= YOUR OBJECTIVE =
The data must be reproduced verbatim; images are to be omitted.

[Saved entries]
..............................

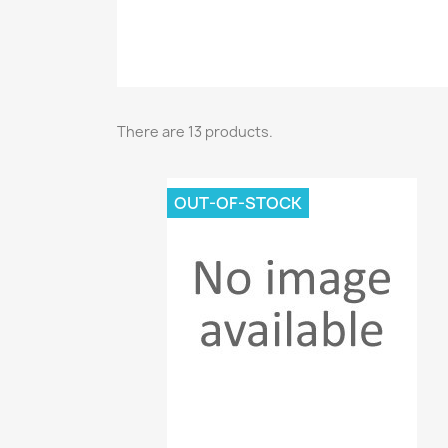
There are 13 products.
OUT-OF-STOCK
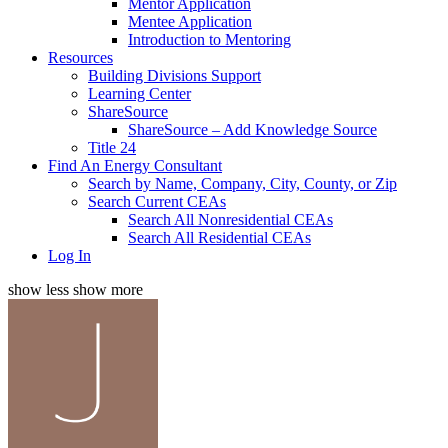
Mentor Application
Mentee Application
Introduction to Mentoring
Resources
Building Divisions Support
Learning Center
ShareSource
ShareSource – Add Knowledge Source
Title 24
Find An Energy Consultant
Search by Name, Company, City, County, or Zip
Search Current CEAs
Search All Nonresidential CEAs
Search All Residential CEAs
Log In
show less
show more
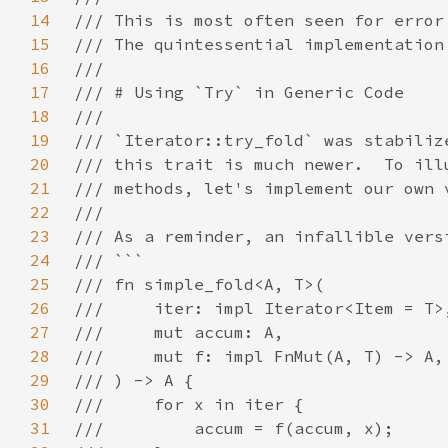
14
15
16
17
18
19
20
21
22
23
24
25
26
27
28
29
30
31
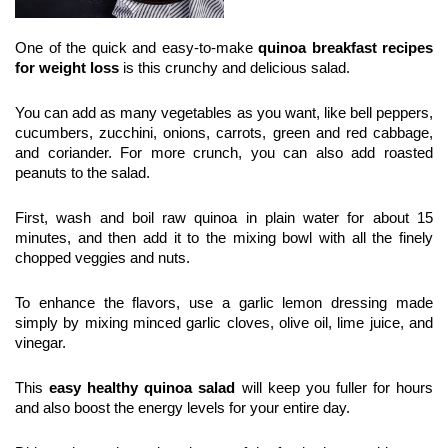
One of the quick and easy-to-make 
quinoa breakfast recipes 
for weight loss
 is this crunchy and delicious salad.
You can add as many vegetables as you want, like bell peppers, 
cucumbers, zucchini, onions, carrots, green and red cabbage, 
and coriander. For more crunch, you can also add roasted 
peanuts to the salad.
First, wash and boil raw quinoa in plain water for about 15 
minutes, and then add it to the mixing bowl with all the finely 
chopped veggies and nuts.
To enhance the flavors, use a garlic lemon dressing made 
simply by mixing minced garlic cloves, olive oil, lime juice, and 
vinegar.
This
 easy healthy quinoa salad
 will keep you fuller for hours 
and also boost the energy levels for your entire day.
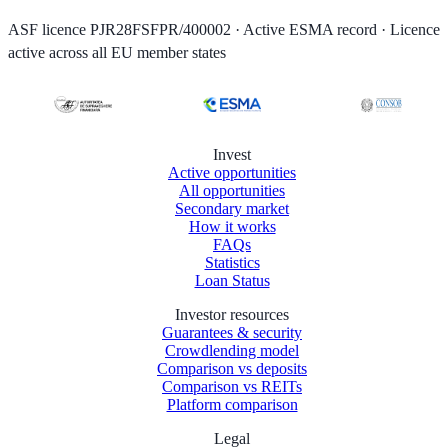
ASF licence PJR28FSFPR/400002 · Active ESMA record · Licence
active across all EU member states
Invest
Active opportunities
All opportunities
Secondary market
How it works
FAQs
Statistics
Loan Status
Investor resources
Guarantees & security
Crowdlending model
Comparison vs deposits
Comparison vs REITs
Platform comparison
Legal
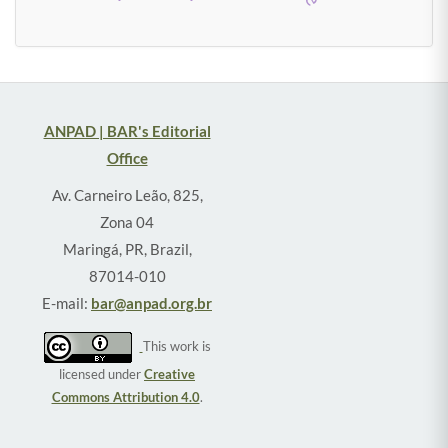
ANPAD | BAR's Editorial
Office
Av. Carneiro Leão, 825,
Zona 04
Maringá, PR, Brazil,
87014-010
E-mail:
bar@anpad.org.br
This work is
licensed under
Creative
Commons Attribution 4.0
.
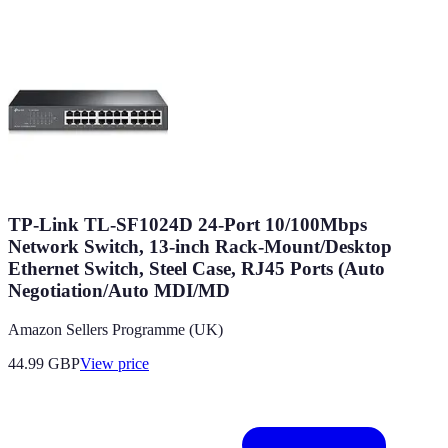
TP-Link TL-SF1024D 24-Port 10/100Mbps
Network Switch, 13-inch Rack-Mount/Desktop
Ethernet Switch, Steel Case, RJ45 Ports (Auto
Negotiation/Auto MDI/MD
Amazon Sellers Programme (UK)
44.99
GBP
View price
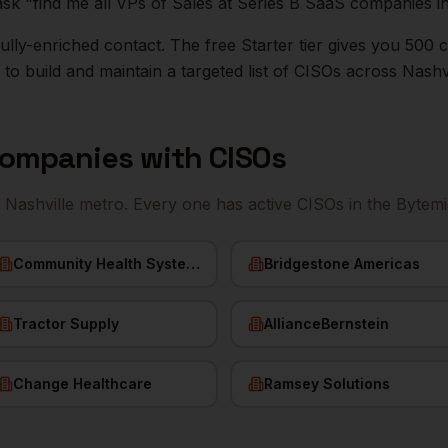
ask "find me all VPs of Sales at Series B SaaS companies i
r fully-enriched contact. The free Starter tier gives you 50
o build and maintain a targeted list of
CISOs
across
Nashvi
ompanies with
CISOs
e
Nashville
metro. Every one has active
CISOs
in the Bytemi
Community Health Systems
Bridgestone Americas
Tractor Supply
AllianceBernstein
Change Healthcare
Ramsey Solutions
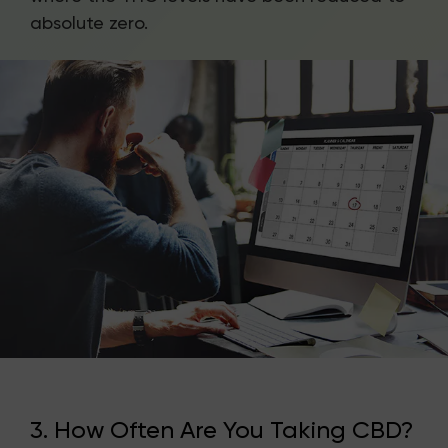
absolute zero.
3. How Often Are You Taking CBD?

..............................

= ANSWER TO THIS TASK =
There are 13 products.
OUT-OF-STOCK
Mentor Application
Mentee Application
Introduction to Mentoring
Resources
Building Divisions Support
Learning Center
ShareSource
ShareSource – Add Knowledge Source
Title 24
Find An Energy Consultant
Search by Name, Company, City, County, or Zip
Search Current CEAs
Search All Nonresidential CEAs
Search All Residential CEAs
Log In
show less
show more
14
15
16
17
18
19
20
21
22
23
24
25
26
27
28
29
30
31
One of the quick and easy-to-make 
quinoa breakfast recipes 
for weight loss
 is this crunchy and delicious salad.
You can add as many vegetables as you want, like bell peppers, 
cucumbers, zucchini, onions, carrots, green and red cabbage, 
and coriander. For more crunch, you can also add roasted 
peanuts to the salad.
First, wash and boil raw quinoa in plain water for about 15 
minutes, and then add it to the mixing bowl with all the finely 
chopped veggies and nuts.
To enhance the flavors, use a garlic lemon dressing made 
simply by mixing minced garlic cloves, olive oil, lime juice, and 
vinegar.
This
 easy healthy quinoa salad
 will keep you fuller for hours 
and also boost the energy levels for your entire day.
ASF licence PJR28FSFPR/400002 · Active ESMA record · Licence
active across all EU member states
Invest
Active opportunities
All opportunities
Secondary market
How it works
FAQs
Statistics
Loan Status
Investor resources
Guarantees & security
Crowdlending model
Comparison vs deposits
Comparison vs REITs
Platform comparison
Legal
ANPAD | BAR's Editorial
Office
Av. Carneiro Leão, 825,
Zona 04
Maringá, PR, Brazil,
87014-010
E-mail:
bar@anpad.org.br
This work is
licensed under
Creative
Commons Attribution 4.0
.
TP-Link TL-SF1024D 24-Port 10/100Mbps
Network Switch, 13-inch Rack-Mount/Desktop
Ethernet Switch, Steel Case, RJ45 Ports (Auto
Negotiation/Auto MDI/MD
Amazon Sellers Programme (UK)
44.99
GBP
View price
ask "find me all VPs of Sales at Series B SaaS companies i
r fully-enriched contact. The free Starter tier gives you 50
o build and maintain a targeted list of
CISOs
across
Nashvi
ompanies with
CISOs
e
Nashville
metro. Every one has active
CISOs
in the Bytemi
Community Health Systems
Bridgestone Americas
Tractor Supply
AllianceBernstein
Change Healthcare
Ramsey Solutions
absolute zero.
3. How Often Are You Taking CBD?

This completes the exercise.